##### RECORD EXTRACTS

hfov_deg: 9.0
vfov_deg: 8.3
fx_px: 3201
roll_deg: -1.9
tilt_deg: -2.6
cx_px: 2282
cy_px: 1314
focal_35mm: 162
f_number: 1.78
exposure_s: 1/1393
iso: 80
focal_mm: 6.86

##########
##### RECORD EXTRACTS

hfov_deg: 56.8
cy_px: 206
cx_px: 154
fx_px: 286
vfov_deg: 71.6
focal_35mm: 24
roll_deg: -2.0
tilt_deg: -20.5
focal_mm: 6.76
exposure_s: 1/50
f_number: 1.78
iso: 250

##########
##### RECORD EXTRACTS

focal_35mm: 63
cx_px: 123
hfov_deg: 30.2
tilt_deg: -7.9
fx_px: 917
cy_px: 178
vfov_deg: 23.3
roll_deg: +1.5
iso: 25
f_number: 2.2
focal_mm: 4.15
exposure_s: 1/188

##########

■ TASK REQUIREMENTS
Return, word for word, the lines of the data above from the line with "tilt_deg: -7.9" through the line with "exposure_s: 1/188", inclusive.

■ EXERCISE OUTPUT
tilt_deg: -7.9
fx_px: 917
cy_px: 178
vfov_deg: 23.3
roll_deg: +1.5
iso: 25
f_number: 2.2
focal_mm: 4.15
exposure_s: 1/188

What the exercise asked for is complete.